Hello and great to meet you everybody,
I have been trying to write a custom implementation for DenseNet by adding a few layers after the final Dense Block. As suggested by Andrej Karpathy, I am trying to test the changes by overfitting the network on a small number of training examples (32 images).

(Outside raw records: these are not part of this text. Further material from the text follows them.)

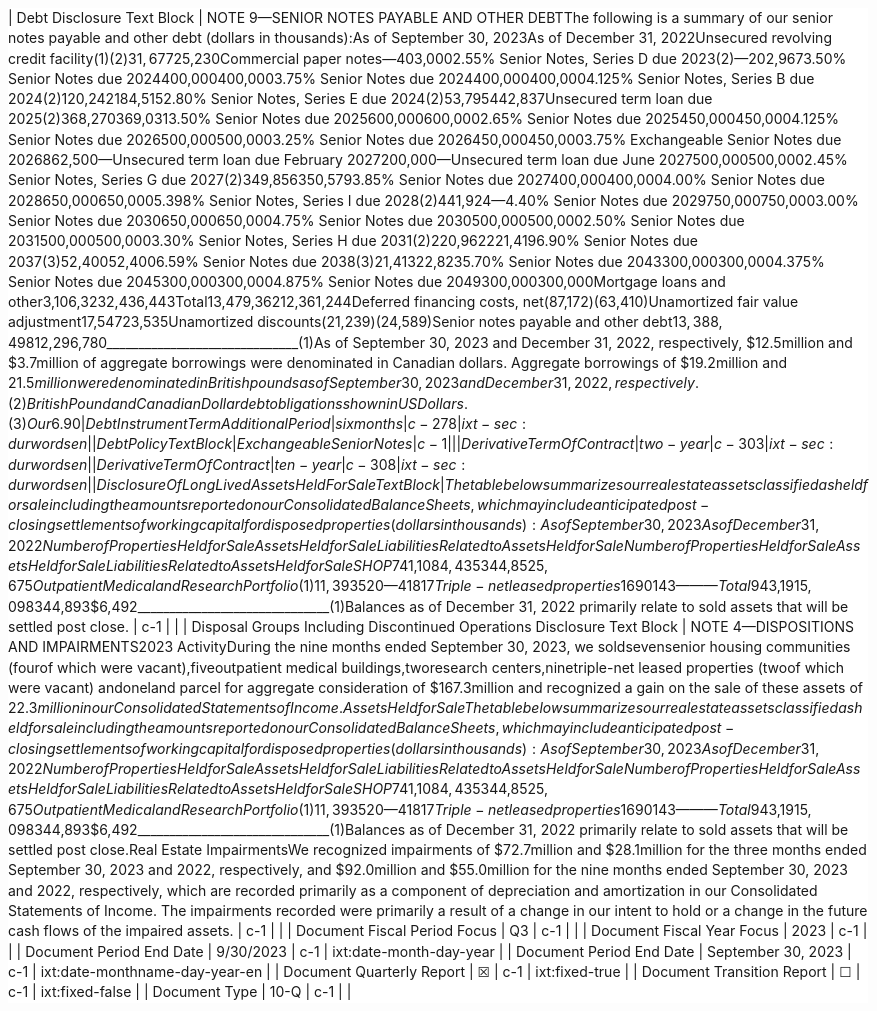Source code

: | Debt Disclosure Text Block | NOTE 9—SENIOR NOTES PAYABLE AND OTHER DEBTThe following is a summary of our senior notes payable and other debt (dollars in thousands):As of September 30, 2023As of December 31, 2022Unsecured revolving credit facility(1)(2)$31,677$25,230Commercial paper notes—403,0002.55% Senior Notes, Series D due 2023(2)—202,9673.50% Senior Notes due 2024400,000400,0003.75% Senior Notes due 2024400,000400,0004.125% Senior Notes, Series B due 2024(2)120,242184,5152.80% Senior Notes, Series E due 2024(2)53,795442,837Unsecured term loan due 2025(2)368,270369,0313.50% Senior Notes due 2025600,000600,0002.65% Senior Notes due 2025450,000450,0004.125% Senior Notes due 2026500,000500,0003.25% Senior Notes due 2026450,000450,0003.75% Exchangeable Senior Notes due 2026862,500—Unsecured term loan due February 2027200,000—Unsecured term loan due June 2027500,000500,0002.45% Senior Notes, Series G due 2027(2)349,856350,5793.85% Senior Notes due 2027400,000400,0004.00% Senior Notes due 2028650,000650,0005.398% Senior Notes, Series I due 2028(2)441,924—4.40% Senior Notes due 2029750,000750,0003.00% Senior Notes due 2030650,000650,0004.75% Senior Notes due 2030500,000500,0002.50% Senior Notes due 2031500,000500,0003.30% Senior Notes, Series H due 2031(2)220,962221,4196.90% Senior Notes due 2037(3)52,40052,4006.59% Senior Notes due 2038(3)21,41322,8235.70% Senior Notes due 2043300,000300,0004.375% Senior Notes due 2045300,000300,0004.875% Senior Notes due 2049300,000300,000Mortgage loans and other3,106,3232,436,443Total13,479,36212,361,244Deferred financing costs, net(87,172)(63,410)Unamortized fair value adjustment17,54723,535Unamortized discounts(21,239)(24,589)Senior notes payable and other debt$13,388,498$12,296,780______________________________(1)As of September 30, 2023 and December 31, 2022, respectively, $12.5million and $3.7million of aggregate borrowings were denominated in Canadian dollars. Aggregate borrowings of $19.2million and $21.5million were denominated in British pounds as of September 30, 2023 and December 31, 2022, respectively.(2)British Pound and Canadian Dollar debt obligations shown in US Dollars.(3)Our6.90% senior notes due 2037 are subject to repurchase at the option of the holders, at par, on October 1, 2037, and our6.59% senior notes due 2038 are subject to repurchase at the option of the holders, at par, on July 7, 2028. | c-1 |  |
| Debt Instrument Term Additional Period | six months | c-278 | ixt-sec:durwordsen |
| Debt Policy Text Block | Exchangeable Senior Notes | c-1 |  |
| Derivative Term Of Contract | two-year | c-303 | ixt-sec:durwordsen |
| Derivative Term Of Contract | ten-year | c-308 | ixt-sec:durwordsen |
| Disclosure Of Long Lived Assets Held For Sale Text Block | The table below summarizes our real estate assets classified as held for sale including the amounts reported on our Consolidated Balance Sheets, which may include anticipated post-closing settlements of working capital for disposed properties (dollars in thousands):As of September 30, 2023As of December 31, 2022Number of Properties Held for SaleAssets Held for SaleLiabilities Related to AssetsHeld for SaleNumber of Properties Held for SaleAssets Held for SaleLiabilities Related to AssetsHeld for SaleSHOP7$41,108$4,4353$44,852$5,675Outpatient Medical and Research Portfolio(1)11,393520—41817Triple-net leased properties1690143———Total9$43,191$5,0983$44,893$6,492______________________________(1)Balances as of December 31, 2022 primarily relate to sold assets that will be settled post close. | c-1 |  |
| Disposal Groups Including Discontinued Operations Disclosure Text Block | NOTE 4—DISPOSITIONS AND IMPAIRMENTS2023 ActivityDuring the nine months ended September 30, 2023, we soldsevensenior housing communities (fourof which were vacant),fiveoutpatient medical buildings,tworesearch centers,ninetriple-net leased properties (twoof which were vacant) andoneland parcel for aggregate consideration of $167.3million and recognized a gain on the sale of these assets of $22.3million in our Consolidated Statements of Income.Assets Held for SaleThe table below summarizes our real estate assets classified as held for sale including the amounts reported on our Consolidated Balance Sheets, which may include anticipated post-closing settlements of working capital for disposed properties (dollars in thousands):As of September 30, 2023As of December 31, 2022Number of Properties Held for SaleAssets Held for SaleLiabilities Related to AssetsHeld for SaleNumber of Properties Held for SaleAssets Held for SaleLiabilities Related to AssetsHeld for SaleSHOP7$41,108$4,4353$44,852$5,675Outpatient Medical and Research Portfolio(1)11,393520—41817Triple-net leased properties1690143———Total9$43,191$5,0983$44,893$6,492______________________________(1)Balances as of December 31, 2022 primarily relate to sold assets that will be settled post close.Real Estate ImpairmentsWe recognized impairments of $72.7million and $28.1million for the three months ended September 30, 2023 and 2022, respectively, and $92.0million and $55.0million for the nine months ended September 30, 2023 and 2022, respectively, which are recorded primarily as a component of depreciation and amortization in our Consolidated Statements of Income. The impairments recorded were primarily a result of a change in our intent to hold or a change in the future cash flows of the impaired assets. | c-1 |  |
| Document Fiscal Period Focus | Q3 | c-1 |  |
| Document Fiscal Year Focus | 2023 | c-1 |  |
| Document Period End Date | 9/30/2023 | c-1 | ixt:date-month-day-year |
| Document Period End Date | September 30, 2023 | c-1 | ixt:date-monthname-day-year-en |
| Document Quarterly Report | ☒ | c-1 | ixt:fixed-true |
| Document Transition Report | ☐ | c-1 | ixt:fixed-false |
| Document Type | 10-Q | c-1 |  |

Whilst doing this I came across a strange behaviour: if I include 2 nn.BatchNorm1d layers in the top of my network it becomes much harder to overfit on the 32 pictures.
The code for the network:
class BatchNormTest(nn.Module):
def __init__(self, top_dense_features=512, top_drop_rate=0, num_classes=1000):
super().__init__()
# Top
joined_num_features = 2352
self.top = nn.Sequential(OrderedDict([
('top_dense0', nn.Linear(joined_num_features, top_dense_features)),
('top_norm0', nn.BatchNorm1d(top_dense_features)),
('top_relu0', nn.ReLU(inplace=True)),
('top_dropout0', nn.Dropout(p=top_drop_rate, inplace=True)),
('top_dense1', nn.Linear(top_dense_features, top_dense_features)),
('top_norm1', nn.BatchNorm1d(top_dense_features)),
('top_relu1', nn.ReLU(inplace=True)),
('top_dropout1', nn.Dropout(p=top_drop_rate, inplace=True)),
('top_output', nn.Linear(top_dense_features, num_classes)),
]))
def forward(self, x):
x = x.view(x.shape[0], -1)
x_out = self.top(x)
return x_out
Training code:
model = BatchNormTest(data.c)
learn = Learner(data, model, wd=0)
learn.fit(50, lr=1e-2)
My results:
- without nn.BatchNorm1d for 50 epochs: train loss 0.683759
- with nn.BatchNorm1d for 50 epochs: train loss 3.11638
Is this behavior expected from nn.BatchNorm1d?